● EXERCISE INPUTS
######
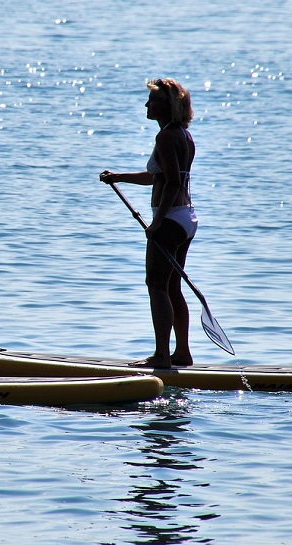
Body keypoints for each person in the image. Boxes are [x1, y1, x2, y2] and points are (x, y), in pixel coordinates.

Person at [99, 78, 197, 367]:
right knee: (172, 287)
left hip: (170, 219)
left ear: (165, 106)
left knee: (156, 285)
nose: (146, 104)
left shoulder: (165, 137)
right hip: (186, 219)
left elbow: (172, 182)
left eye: (152, 100)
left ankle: (162, 356)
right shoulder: (182, 135)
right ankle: (182, 353)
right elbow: (158, 177)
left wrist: (158, 222)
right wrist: (118, 177)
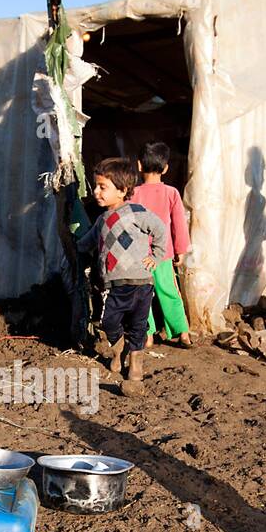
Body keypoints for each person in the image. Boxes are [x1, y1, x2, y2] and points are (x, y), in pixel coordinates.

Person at [75, 157, 167, 394]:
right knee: (108, 321)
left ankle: (135, 364)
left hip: (141, 281)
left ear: (123, 190)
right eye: (96, 186)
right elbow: (86, 244)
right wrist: (70, 242)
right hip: (113, 284)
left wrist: (156, 256)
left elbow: (159, 229)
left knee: (139, 324)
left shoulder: (137, 212)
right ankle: (119, 349)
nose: (96, 192)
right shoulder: (101, 220)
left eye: (102, 187)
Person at [131, 141, 192, 350]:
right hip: (163, 254)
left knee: (142, 297)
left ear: (139, 165)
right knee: (169, 292)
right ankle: (183, 332)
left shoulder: (133, 193)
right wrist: (181, 250)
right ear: (165, 168)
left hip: (139, 256)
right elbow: (179, 224)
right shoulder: (171, 193)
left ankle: (147, 336)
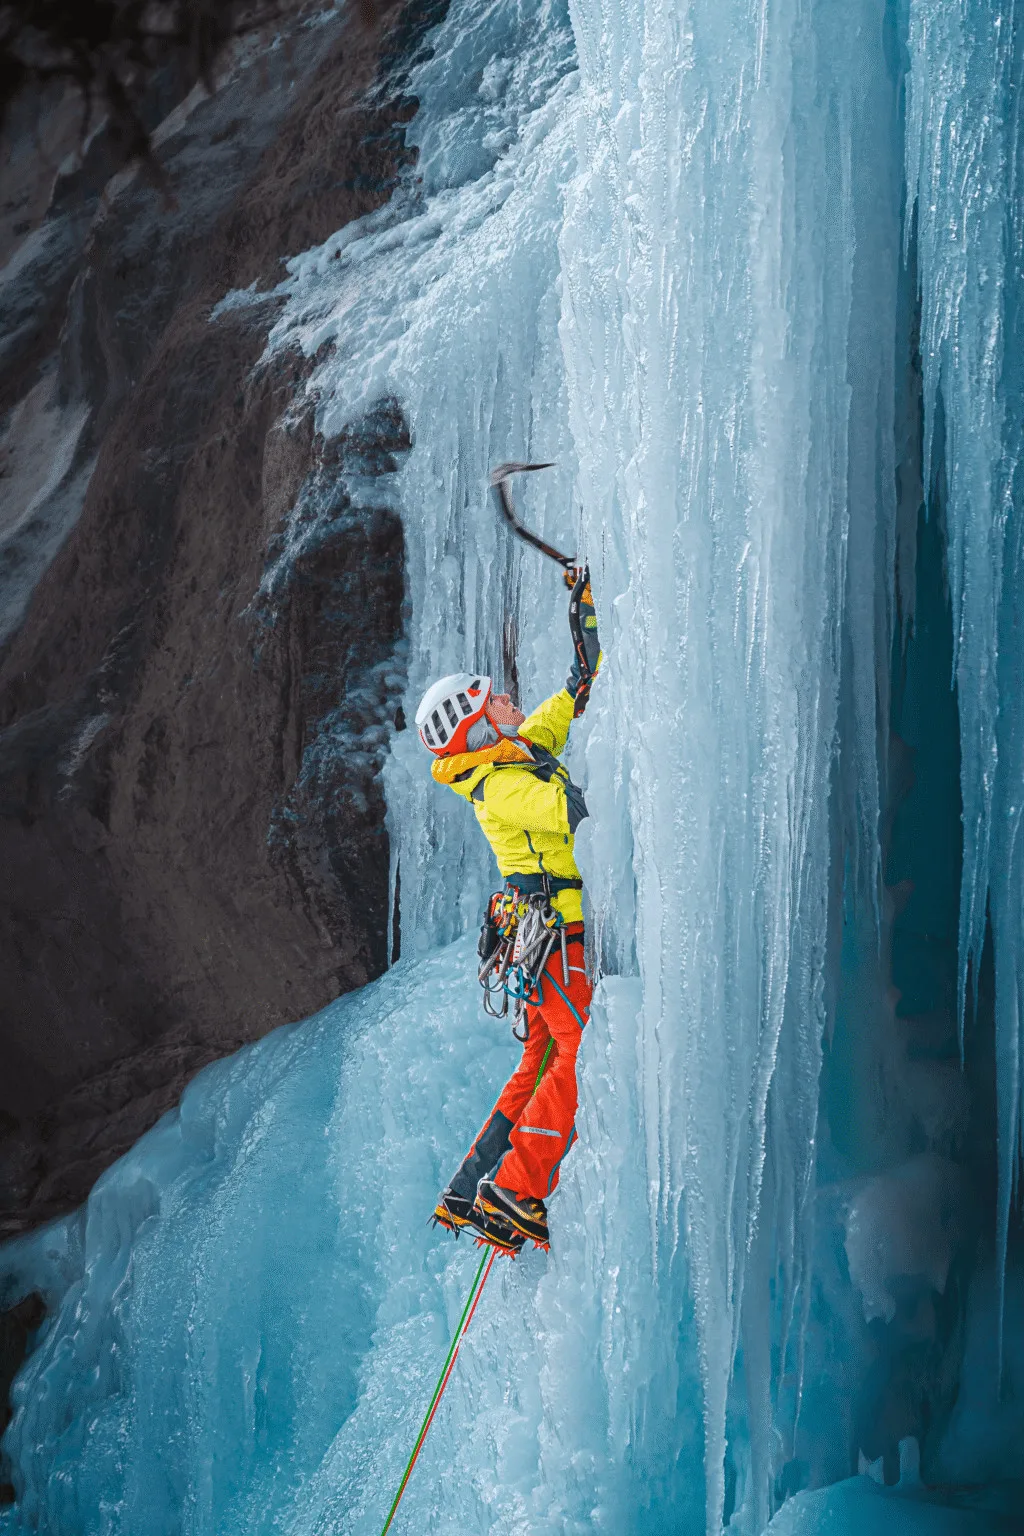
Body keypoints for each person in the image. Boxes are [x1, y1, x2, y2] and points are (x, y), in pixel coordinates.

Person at [414, 572, 601, 1252]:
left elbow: (573, 694)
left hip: (539, 948)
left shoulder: (514, 754)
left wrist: (582, 611)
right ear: (474, 724)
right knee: (580, 1052)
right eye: (492, 697)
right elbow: (576, 811)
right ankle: (517, 1188)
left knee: (541, 1061)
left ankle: (472, 1188)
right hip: (558, 943)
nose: (507, 697)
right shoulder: (498, 787)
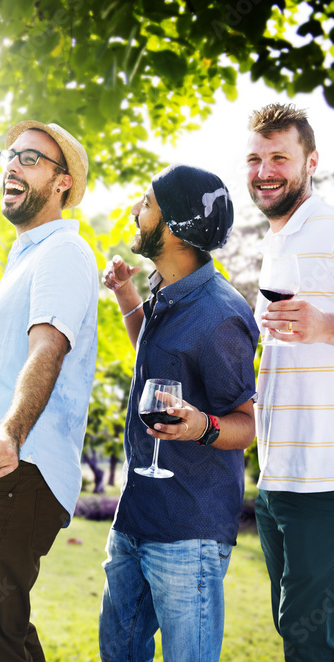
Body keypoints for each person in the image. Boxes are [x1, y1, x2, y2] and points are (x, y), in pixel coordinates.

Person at [0, 121, 98, 661]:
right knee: (3, 628)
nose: (12, 165)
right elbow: (9, 346)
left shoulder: (62, 251)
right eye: (11, 155)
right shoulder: (28, 256)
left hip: (19, 464)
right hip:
######
● EXERCISE PROMPT
Your answer must be an exact copy of the records, free of images.

● RESPONSE BELOW
Body keypoints for each person in the image. Boxes are [x1, y1, x2, y2] and points are (x, y), in pixel coordinates.

Person at [99, 78, 197, 367]:
right knee: (172, 287)
left hip: (170, 219)
left ear: (165, 106)
left knee: (156, 285)
nose: (146, 104)
left shoulder: (165, 137)
right hip: (186, 219)
left elbow: (172, 182)
left eye: (152, 100)
left ankle: (162, 356)
right shoulder: (182, 135)
right ankle: (182, 353)
right elbow: (158, 177)
left wrist: (158, 222)
right wrist: (118, 177)
Body keypoints for each person in the image. Boxes are [x1, y1, x2, y2] and points are (x, y), in pixel coordinates.

Person at [75, 157, 167, 394]:
right knee: (108, 321)
left ankle: (135, 364)
left hip: (141, 281)
left ear: (123, 190)
right eye: (96, 186)
right elbow: (86, 244)
right wrist: (70, 242)
right hip: (113, 284)
left wrist: (156, 256)
left elbow: (159, 229)
left knee: (139, 324)
left shoulder: (137, 212)
right ankle: (119, 349)
nose: (96, 192)
right shoulder: (101, 220)
left eye: (102, 187)
Person at [131, 141, 192, 350]:
right hip: (163, 254)
left knee: (142, 297)
left ear: (139, 165)
right knee: (169, 292)
right ankle: (183, 332)
left shoulder: (133, 193)
right wrist: (181, 250)
right ear: (165, 168)
left hip: (139, 256)
right elbow: (179, 224)
right shoulder: (171, 193)
left ankle: (147, 336)
Body keypoints for each person in the image. Boxes are [x1, y1, x2, y2] and points are (x, y), in pixel coordinates.

Person at [414, 572, 601, 1252]:
left elbow: (573, 694)
left hip: (539, 948)
left shoulder: (514, 754)
left wrist: (582, 611)
right ear: (474, 724)
right knee: (580, 1052)
right eye: (492, 697)
right elbow: (576, 811)
right ankle: (517, 1188)
left knee: (541, 1061)
left ankle: (472, 1188)
right hip: (558, 943)
nose: (507, 697)
right shoulder: (498, 787)
Body keypoints for each person in the image. Boxes are [x1, y1, x2, y2] and points are (x, y), in pixel coordinates.

Person at [0, 121, 98, 661]:
right knee: (3, 628)
nose: (12, 165)
right elbow: (9, 346)
left shoulder: (62, 251)
right eye: (11, 155)
right shoulder: (28, 256)
left hip: (19, 464)
right hip:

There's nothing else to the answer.